The material below holds a span beginning at the line with "the line count." and ending at the line with "# 🧠 AI Text Summarizer". Quote that span exactly, both ends included, and only that span.
--
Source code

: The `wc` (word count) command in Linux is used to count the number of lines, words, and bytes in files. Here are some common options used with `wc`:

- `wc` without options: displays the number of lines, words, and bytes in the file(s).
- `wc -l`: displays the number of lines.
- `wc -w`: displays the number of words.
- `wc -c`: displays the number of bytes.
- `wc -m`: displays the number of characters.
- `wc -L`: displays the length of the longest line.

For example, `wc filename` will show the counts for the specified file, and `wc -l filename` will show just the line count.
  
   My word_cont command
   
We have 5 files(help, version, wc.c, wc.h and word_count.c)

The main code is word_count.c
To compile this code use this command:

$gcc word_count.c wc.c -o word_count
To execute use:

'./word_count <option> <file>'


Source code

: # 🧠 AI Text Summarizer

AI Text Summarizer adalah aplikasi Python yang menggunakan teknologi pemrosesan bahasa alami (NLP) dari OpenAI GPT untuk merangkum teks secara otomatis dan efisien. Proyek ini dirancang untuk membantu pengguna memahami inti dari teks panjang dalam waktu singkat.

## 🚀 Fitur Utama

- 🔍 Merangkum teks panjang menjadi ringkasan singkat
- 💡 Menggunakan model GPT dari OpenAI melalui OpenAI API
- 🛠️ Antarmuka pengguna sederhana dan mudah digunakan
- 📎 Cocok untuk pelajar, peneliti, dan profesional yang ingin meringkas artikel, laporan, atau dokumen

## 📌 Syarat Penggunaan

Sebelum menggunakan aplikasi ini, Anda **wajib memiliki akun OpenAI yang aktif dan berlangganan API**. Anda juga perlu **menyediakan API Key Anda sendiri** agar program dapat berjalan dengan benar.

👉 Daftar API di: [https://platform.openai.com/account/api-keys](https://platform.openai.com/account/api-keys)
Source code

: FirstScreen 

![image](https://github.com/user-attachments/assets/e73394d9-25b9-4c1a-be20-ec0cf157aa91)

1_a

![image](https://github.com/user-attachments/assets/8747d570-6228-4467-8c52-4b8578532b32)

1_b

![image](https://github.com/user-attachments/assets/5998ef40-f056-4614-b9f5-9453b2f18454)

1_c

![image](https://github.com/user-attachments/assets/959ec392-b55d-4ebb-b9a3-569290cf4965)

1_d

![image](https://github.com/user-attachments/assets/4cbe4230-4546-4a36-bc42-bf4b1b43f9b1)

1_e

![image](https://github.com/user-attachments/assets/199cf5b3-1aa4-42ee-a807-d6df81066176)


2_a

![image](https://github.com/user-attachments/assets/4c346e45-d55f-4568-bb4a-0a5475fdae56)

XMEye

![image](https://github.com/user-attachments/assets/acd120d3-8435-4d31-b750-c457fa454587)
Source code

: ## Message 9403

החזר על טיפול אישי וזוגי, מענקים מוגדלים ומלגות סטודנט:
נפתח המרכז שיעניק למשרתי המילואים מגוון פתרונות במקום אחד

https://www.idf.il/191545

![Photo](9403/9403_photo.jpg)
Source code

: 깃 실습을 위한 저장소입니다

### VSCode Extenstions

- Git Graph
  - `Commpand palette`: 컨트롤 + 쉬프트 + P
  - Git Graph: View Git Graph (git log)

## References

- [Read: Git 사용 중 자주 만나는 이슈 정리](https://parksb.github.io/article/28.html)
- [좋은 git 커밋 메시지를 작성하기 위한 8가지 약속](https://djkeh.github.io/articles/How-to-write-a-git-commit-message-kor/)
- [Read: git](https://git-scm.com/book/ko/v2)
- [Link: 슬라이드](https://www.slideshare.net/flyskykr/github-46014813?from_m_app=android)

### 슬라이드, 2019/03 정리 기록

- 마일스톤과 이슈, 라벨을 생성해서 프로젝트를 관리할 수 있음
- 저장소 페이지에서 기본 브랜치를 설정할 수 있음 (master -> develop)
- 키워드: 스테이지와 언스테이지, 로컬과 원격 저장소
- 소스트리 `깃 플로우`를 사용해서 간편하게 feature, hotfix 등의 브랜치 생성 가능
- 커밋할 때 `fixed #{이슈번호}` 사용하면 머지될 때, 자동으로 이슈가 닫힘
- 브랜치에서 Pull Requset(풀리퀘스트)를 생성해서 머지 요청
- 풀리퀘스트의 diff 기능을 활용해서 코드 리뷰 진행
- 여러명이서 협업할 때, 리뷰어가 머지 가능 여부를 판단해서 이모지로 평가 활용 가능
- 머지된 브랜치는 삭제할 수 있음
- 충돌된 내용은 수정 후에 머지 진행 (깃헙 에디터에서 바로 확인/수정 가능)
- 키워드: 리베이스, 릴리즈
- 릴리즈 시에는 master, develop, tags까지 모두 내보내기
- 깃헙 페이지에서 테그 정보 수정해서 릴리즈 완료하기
--
● Output:
For example, `wc filename` will show the counts for the specified file, and `wc -l filename` will show just the line count.
  
   My word_cont command
   
We have 5 files(help, version, wc.c, wc.h and word_count.c)

The main code is word_count.c
To compile this code use this command:

$gcc word_count.c wc.c -o word_count
To execute use:

'./word_count <option> <file>'


Source code

: # 🧠 AI Text Summarizer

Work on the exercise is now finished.